Mitochondria Meet Combinatorial Chemistry — MitoKor Acquires Mimotopes

Mitochondria Meet Combinatorial Chemistry — MitoKor Acquires Mimotopes
MitoKor (San Diego, CA) has acquired all of the assets of Chiron Technologies Pty. Ltd. ("Mimotopes") of Melbourne, Australia, a subsidiary of Chiron Corporation (Emeryville, CA). By combining MitoKor's unique platform in mitochondrial biology with Mimotopes' expertise in combinatorial chemistry, solid phase synthesis and polymer systems, the company intends to form a fully integrated drug discovery company.

MitoKor envisions forming a continuing series of research and development alliances with biotechnology and pharmaceutical partners. Mimotopes will continue to sell its peptide products, proprietary kits and reagents to pharmaceutical and biotechnology researchers through its direct sales force and worldwide network of distributors. Mimotopes will also continue to collaborate with major pharmaceutical and agrochemical companies in technology development and drug discovery programs. The combined entity will employ over 100 people and will have annual revenues exceeding $10 million

Founded in 1992 (as Applied Genetics), MitoKor focuses on pharmacogenetics associated with the diagnosis and treatment of diseases in which mitochondrial dysfunction is a major contributing etiologic event, including Alzheimer's and Parkinson's diseases and non-insulin dependent diabetes (NIDDM). A key to this process is the development of proprietary cybrid cell lines that model mitochondrial dysfunction in disease-appropriate cellular environments.
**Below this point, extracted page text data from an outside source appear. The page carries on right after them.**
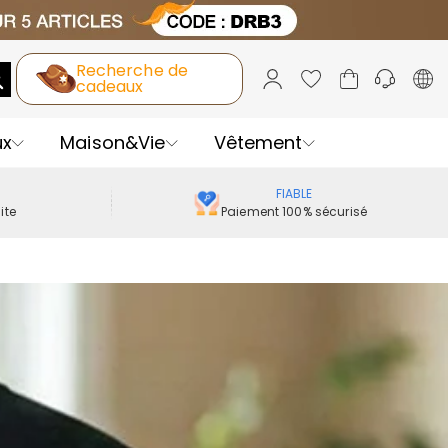
Recherche de
cadeaux
ux
Maison&Vie
Vêtement
FIABLE
ite
Paiement 100% sécurisé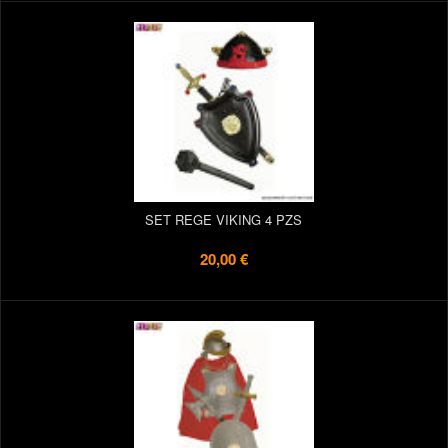
SET REGE VIKING 4 PZS
20,00 €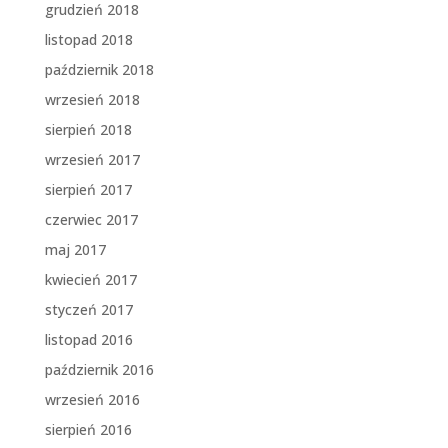
grudzień 2018
listopad 2018
październik 2018
wrzesień 2018
sierpień 2018
wrzesień 2017
sierpień 2017
czerwiec 2017
maj 2017
kwiecień 2017
styczeń 2017
listopad 2016
październik 2016
wrzesień 2016
sierpień 2016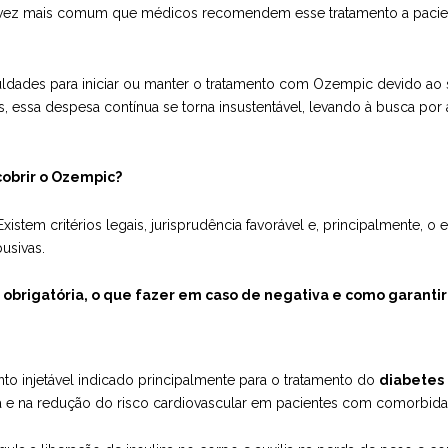
da vez mais comum que médicos recomendem esse tratamento a pac
culdades para iniciar ou manter o tratamento com Ozempic devido ao
es, essa despesa contínua se torna insustentável, levando à busca po
cobrir o Ozempic?
xistem critérios legais, jurisprudência favorável e, principalmente, o
busivas.
 obrigatória, o que fazer em caso de negativa e como garanti
 injetável indicado principalmente para o tratamento do
diabetes 
mia e na redução do risco cardiovascular em pacientes com comorbid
Neuron-like cells are used for neurodegenerative disease; insulin secreting and insulin responsive cells are used for NIDDM.

Defective mitochondria from diseased donors are introduced into MitoKor's proprietary human and rodent rho-zero cell lines, which are essentially mitochondrial DNA knockout cells. The result is a cybrid cell, which contains inter alia the diseased mitochondria from donors, and which models the metabolic phenotype/genotype of the disease. Cybrids made from diseased and healthy donors are used to identify differentially expressed genes and proteins, providing complete comparative expression profiles (mRNA/protein). These "fingerprints" ultimately may identify new diagnostic markers and provide proprietary molecular targets for the company's lead discovery, drug development and pharmacogenomic programs.

MitoKor and its collaborators have identified specific alterations in mitochondrial function, in the mitochondrial-nuclear proteome and in nucleic acids of both mitochondrial and nuclear origin. Both small molecule therapeutic leads and diagnostic assays have been discovered using this proprietary information. The resulting small molecule therapeutics are now entering preclinical animal studies. The company's Alzheimer's disease diagnostic assay is being used to stratify patients in support of clinical trials of anti-dementia agents.